- [Perintah Tugas] Teruskan tulisan tentang produksi pengetahuan mengenai bangsa Papua, mulai tepat setelah kalimat terakhir yang ditampilkan.

- [Petikan Teks]
+---+

Oleh I Ngurah Suryawan
Foto; Putri Kitnas Inesia |
“Ko tra tahu apa yang tong
alami. Indonesia dorang hanya lihat tong sebagai obyek dan proyek. Dong tra
pernah tahu apa yang ada dalam hati bangsa Papua, ” ujar seorang kawan di
Jayapura melalui saluran telpon. Mendadak saya terhenyak. Saya merasa, apa yang
selama ini sudah saya baca tentang studi Papua, mengalami masalah pendekatan
yang kompleks. Kompleksitas itu menyasar pada produksi pengetahuan tentang
Papua yang diskriminatif, kolonialistik dan tidak memanusiakan Bangsa Papua.
Penjajahan secara produktif dalam
cara berpikir itu telah dilakukan terhadap bangsa Papua melalui serangkaian
teori dan pendekatan politik budaya yang diskriminatif, dipraktikkan dengan
massif dalam kerangkan “pembangunan masyarakat tertinggal”. Maka tak heran jika
citra Papua yang lahir kemudian adalah tidak berbudaya, bodoh, terkebelakang,
terasing, barbar. “Indonesia dorang” merancang secara sistematis yang menempatkan
Bangsa Papua tidak punya kebudayaan. Kalaupun punya, derajatnya lebih rendah
dari kebudayaan Indonesia dan “terasing” tidak dinamis.

+---+

- [Cuplikan Dataset]

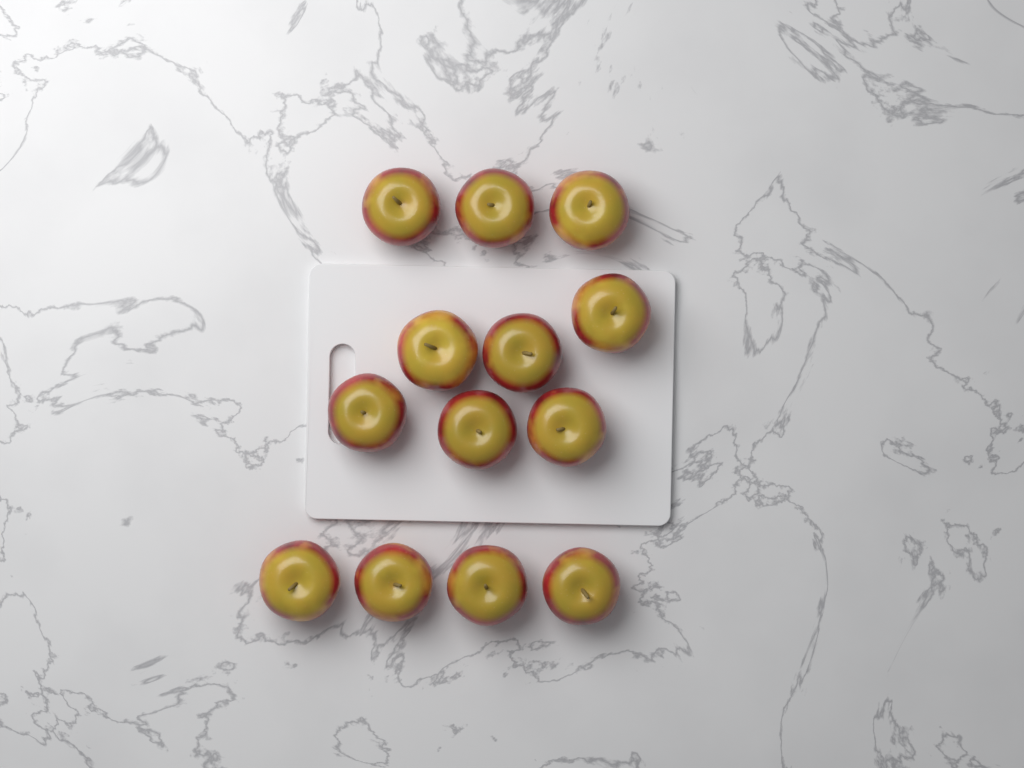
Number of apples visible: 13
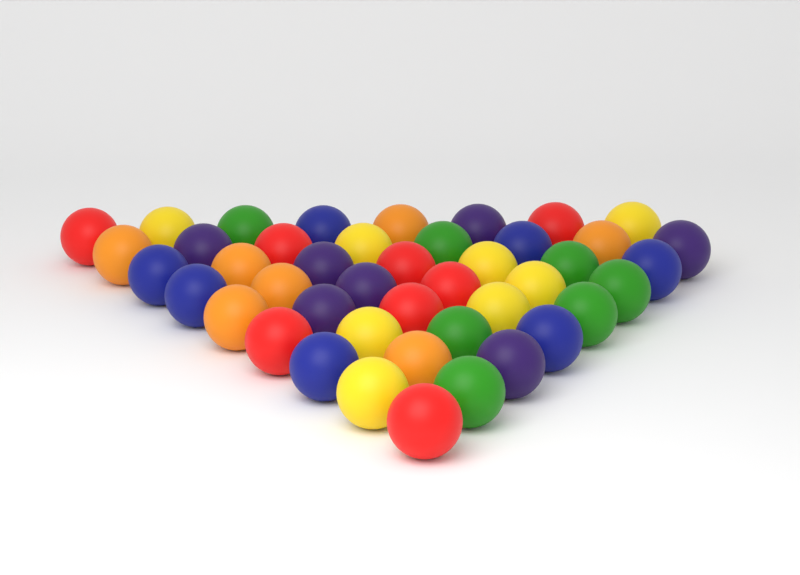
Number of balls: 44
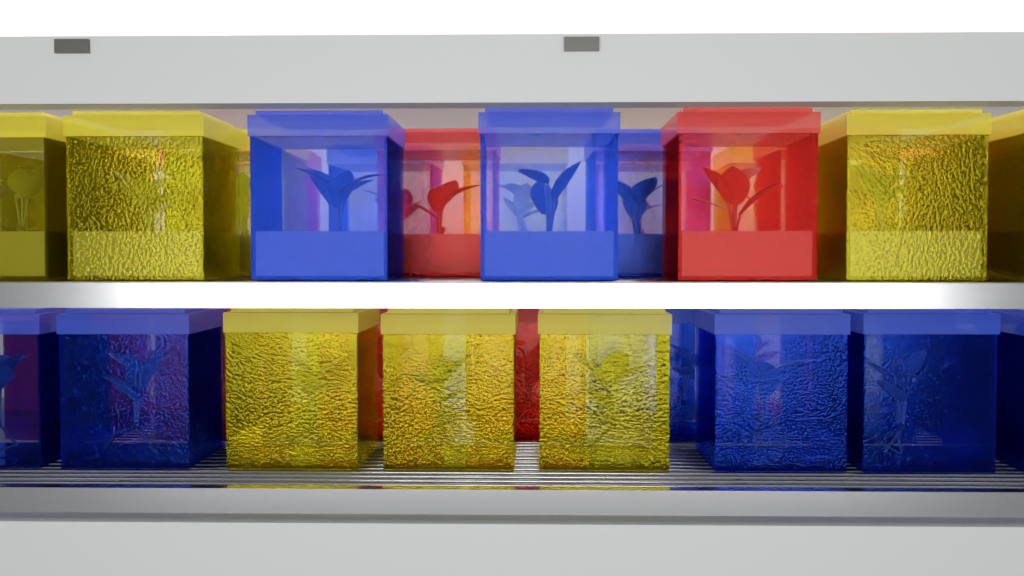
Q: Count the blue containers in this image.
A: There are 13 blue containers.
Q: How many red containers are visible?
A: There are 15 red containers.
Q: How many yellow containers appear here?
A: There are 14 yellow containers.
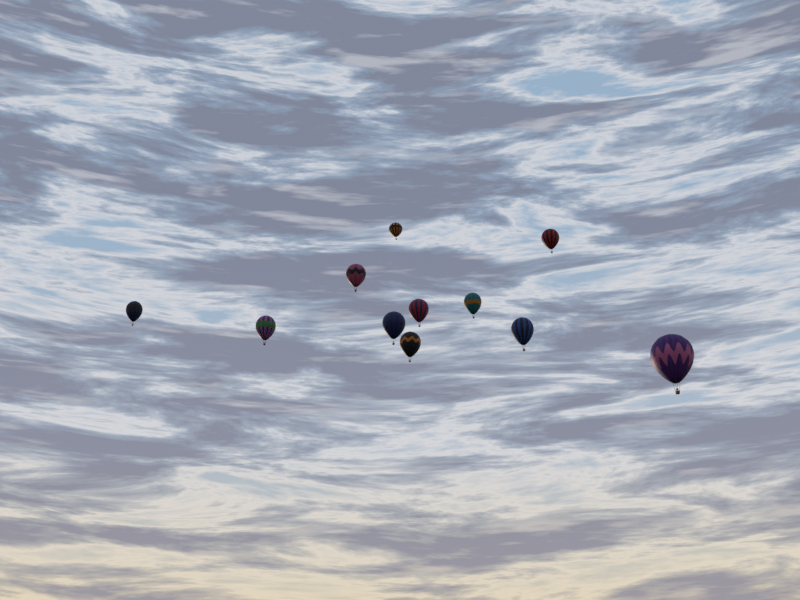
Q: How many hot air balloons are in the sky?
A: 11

+---+

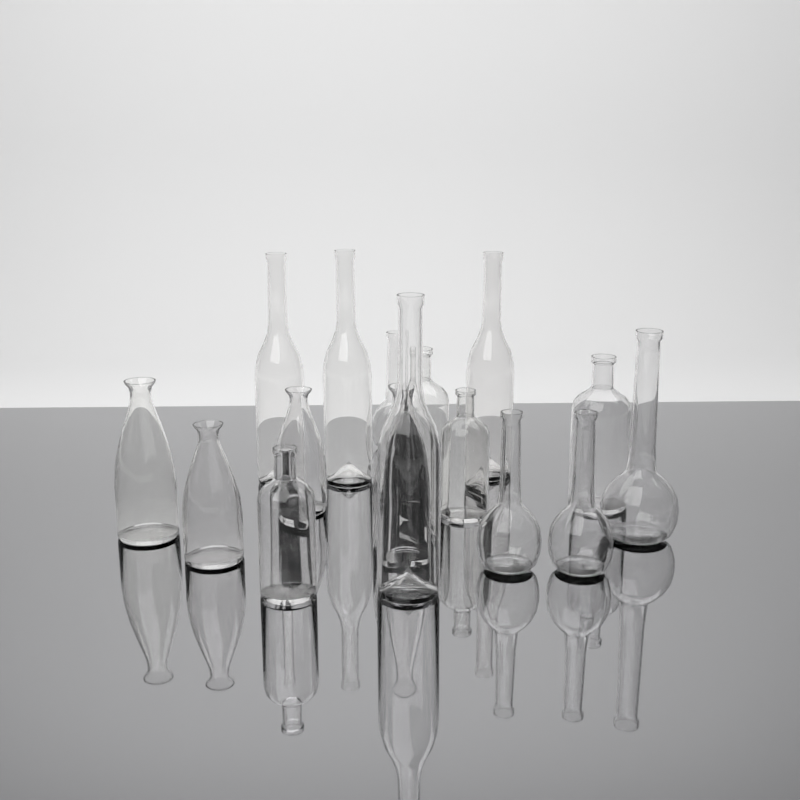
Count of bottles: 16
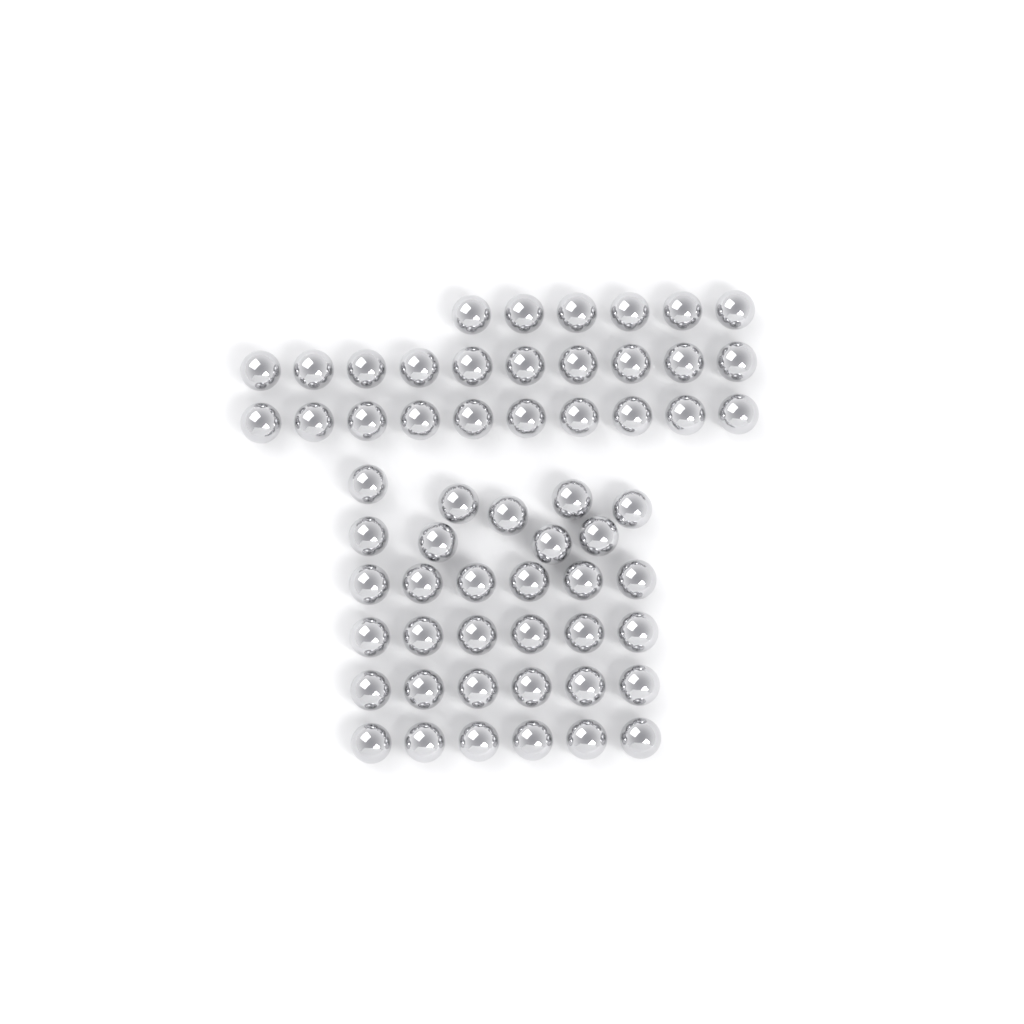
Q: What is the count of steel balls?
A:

+---+

- [Jawaban Latihan]
Pendekatan semacam itu tentu
mengabaikan hati, perasaan, pergolakan, kepedihan, siasat, dan resistensi yang dialami Bangsa Papua. Kompleksitas
sejarah dan status politik Tanah Papua dan heterogenitas bangsa Papua seolah
terlupakan. Rezim otoritarian Orde Baru sejak 1969 menjadikan Tanah Papua
sebagai objek pembangunan dengan penyeragaman di segala bidang tanpa rekognisi
pada perdebatan sejarah, status politik dan juga beragamnya budaya di Tanah
Papua. Pendekatan keamanan, kekerasan, dan kejahatan kemanusiaan melahirkan tragedy
kemanusiaan tanpa henti di Bumi Cenderawasih ini. Sejarah ingatan penderitaan (memoria
passionis) menjadi pengikat yang paling ampuh untuk “melawan kehadiran
Indonesia” yang tak akan lekang ditelan jaman.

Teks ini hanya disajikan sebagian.